══ Working data ══

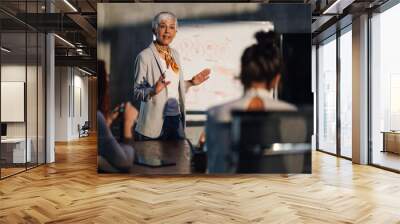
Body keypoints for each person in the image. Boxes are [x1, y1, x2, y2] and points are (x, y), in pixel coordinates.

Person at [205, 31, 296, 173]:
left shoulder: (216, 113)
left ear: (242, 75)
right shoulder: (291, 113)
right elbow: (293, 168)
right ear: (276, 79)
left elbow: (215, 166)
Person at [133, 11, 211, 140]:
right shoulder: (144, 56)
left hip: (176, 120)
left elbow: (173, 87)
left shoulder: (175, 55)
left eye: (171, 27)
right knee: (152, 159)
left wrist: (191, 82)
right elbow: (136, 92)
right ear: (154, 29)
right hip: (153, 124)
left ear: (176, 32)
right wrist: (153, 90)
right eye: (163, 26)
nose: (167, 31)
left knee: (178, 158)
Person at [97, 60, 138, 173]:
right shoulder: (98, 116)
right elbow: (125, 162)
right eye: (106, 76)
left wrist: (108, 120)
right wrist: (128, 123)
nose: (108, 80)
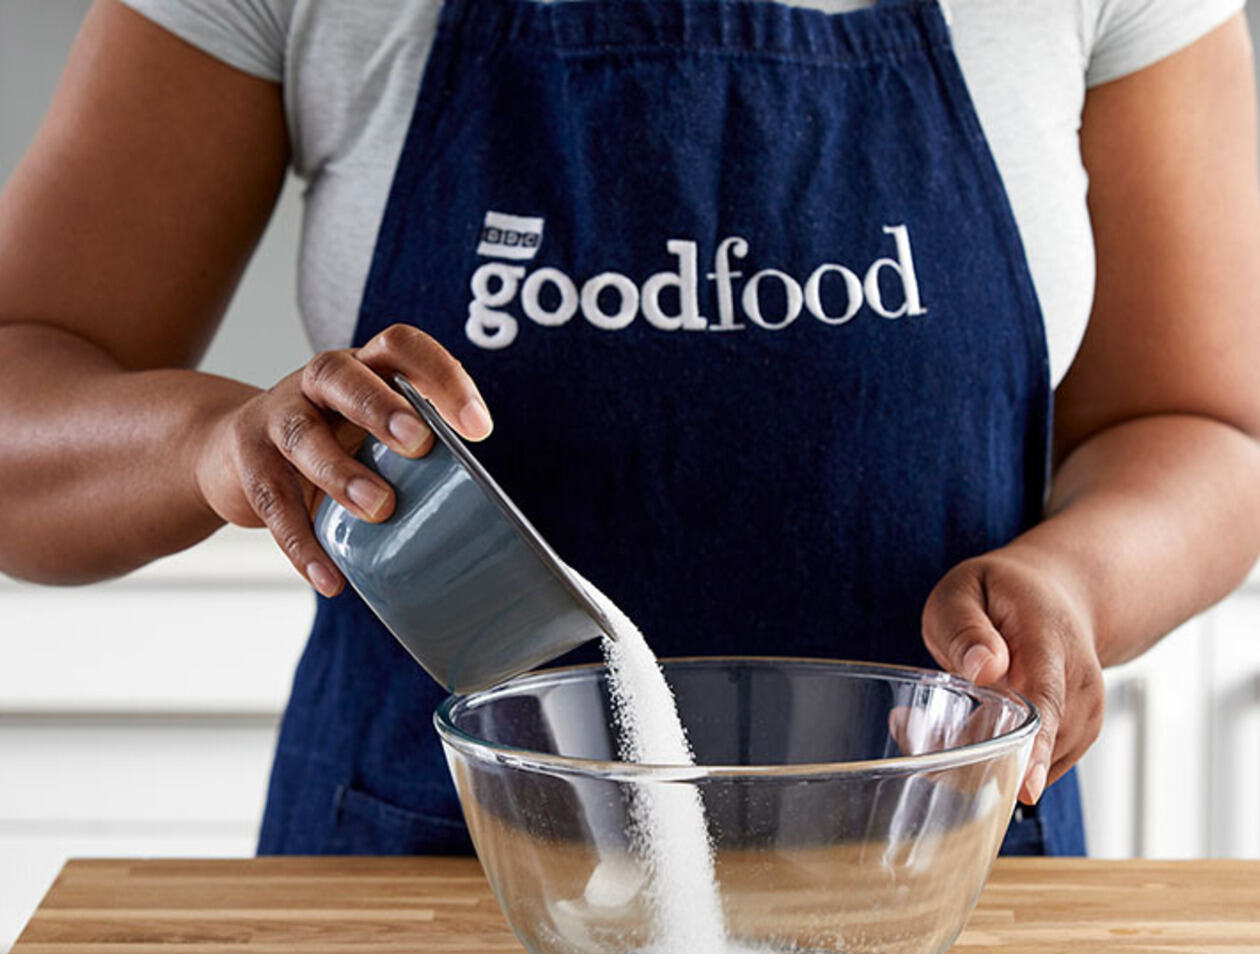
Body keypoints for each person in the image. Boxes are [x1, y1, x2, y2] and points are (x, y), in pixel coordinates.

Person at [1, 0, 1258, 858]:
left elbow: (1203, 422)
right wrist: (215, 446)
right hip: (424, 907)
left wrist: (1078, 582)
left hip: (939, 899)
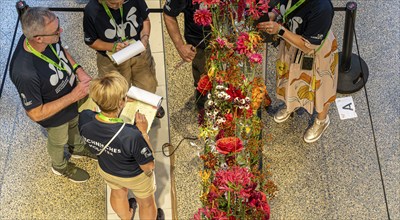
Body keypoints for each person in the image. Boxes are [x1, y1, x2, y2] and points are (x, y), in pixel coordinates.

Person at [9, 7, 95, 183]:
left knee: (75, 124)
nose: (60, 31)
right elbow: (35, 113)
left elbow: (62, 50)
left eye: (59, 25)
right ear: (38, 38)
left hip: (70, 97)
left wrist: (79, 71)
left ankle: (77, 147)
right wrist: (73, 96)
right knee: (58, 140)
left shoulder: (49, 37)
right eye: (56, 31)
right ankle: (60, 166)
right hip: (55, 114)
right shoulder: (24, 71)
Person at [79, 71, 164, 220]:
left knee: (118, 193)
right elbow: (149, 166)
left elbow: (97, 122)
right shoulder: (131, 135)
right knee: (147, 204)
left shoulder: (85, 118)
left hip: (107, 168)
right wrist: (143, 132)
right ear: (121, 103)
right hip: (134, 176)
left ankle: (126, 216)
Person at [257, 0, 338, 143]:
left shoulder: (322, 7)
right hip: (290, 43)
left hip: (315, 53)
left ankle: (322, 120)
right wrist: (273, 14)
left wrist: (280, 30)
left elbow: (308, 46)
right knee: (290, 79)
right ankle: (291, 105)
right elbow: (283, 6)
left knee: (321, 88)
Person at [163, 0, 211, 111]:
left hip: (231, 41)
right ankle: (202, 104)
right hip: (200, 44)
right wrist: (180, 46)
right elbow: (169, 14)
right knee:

═══

● **Work instruction**
Set down all of the material word for word, but keep each picture out.

● **Solution below**
Body keypoints for each person in the image. Boxes are [x1, y1, x2, y2] and points are (x, y), in pixel coordinates.

Person at [205, 31, 296, 173]:
left shoulder: (216, 113)
left ear: (242, 75)
right shoulder: (291, 113)
right elbow: (293, 168)
right ear: (276, 79)
left elbow: (215, 166)
Person at [133, 11, 211, 140]:
right shoulder: (144, 56)
left hip: (176, 120)
left elbow: (173, 87)
left shoulder: (175, 55)
left eye: (171, 27)
right knee: (152, 159)
left wrist: (191, 82)
right elbow: (136, 92)
right ear: (154, 29)
right hip: (153, 124)
left ear: (176, 32)
right wrist: (153, 90)
right eye: (163, 26)
nose: (167, 31)
left knee: (178, 158)
Person at [97, 60, 138, 173]:
right shoulder: (98, 116)
right elbow: (125, 162)
right eye: (106, 76)
left wrist: (108, 120)
right wrist: (128, 123)
nose: (108, 80)
Body keypoints for each person in the image. Boxes are [x1, y1, x2, y2] and points are (x, y), in pixel coordinates.

Person at [1, 0, 1258, 858]:
left elbow: (1203, 422)
right wrist: (215, 446)
right hip: (424, 907)
left wrist: (1078, 582)
left hip: (939, 899)
Body keypoints for each person in the image. Boxes are [x1, y1, x2, y2] and points are (x, y), in pixel coordinates.

Person at [9, 7, 95, 183]:
left knee: (75, 124)
nose: (60, 31)
right elbow: (35, 113)
left elbow: (62, 50)
left eye: (59, 25)
right ear: (38, 38)
left hip: (70, 97)
left wrist: (79, 71)
left ankle: (77, 147)
right wrist: (73, 96)
right knee: (58, 140)
left shoulder: (49, 37)
right eye: (56, 31)
right ankle: (60, 166)
right hip: (55, 114)
right shoulder: (24, 71)
Person at [79, 71, 164, 220]:
left knee: (118, 193)
right elbow: (149, 166)
left elbow: (97, 122)
right shoulder: (131, 135)
right knee: (147, 204)
left shoulder: (85, 118)
left hip: (107, 168)
right wrist: (143, 132)
right ear: (121, 103)
right hip: (134, 176)
left ankle: (126, 216)
Person at [257, 0, 338, 143]:
left shoulder: (322, 7)
right hip: (290, 43)
left hip: (315, 53)
left ankle: (322, 120)
right wrist: (273, 14)
left wrist: (280, 30)
left elbow: (308, 46)
right knee: (290, 79)
right ankle: (291, 105)
right elbow: (283, 6)
left knee: (321, 88)
Person at [163, 0, 211, 111]:
left hip: (231, 41)
right ankle: (202, 104)
right hip: (200, 44)
right wrist: (180, 46)
right elbow: (169, 14)
right knee:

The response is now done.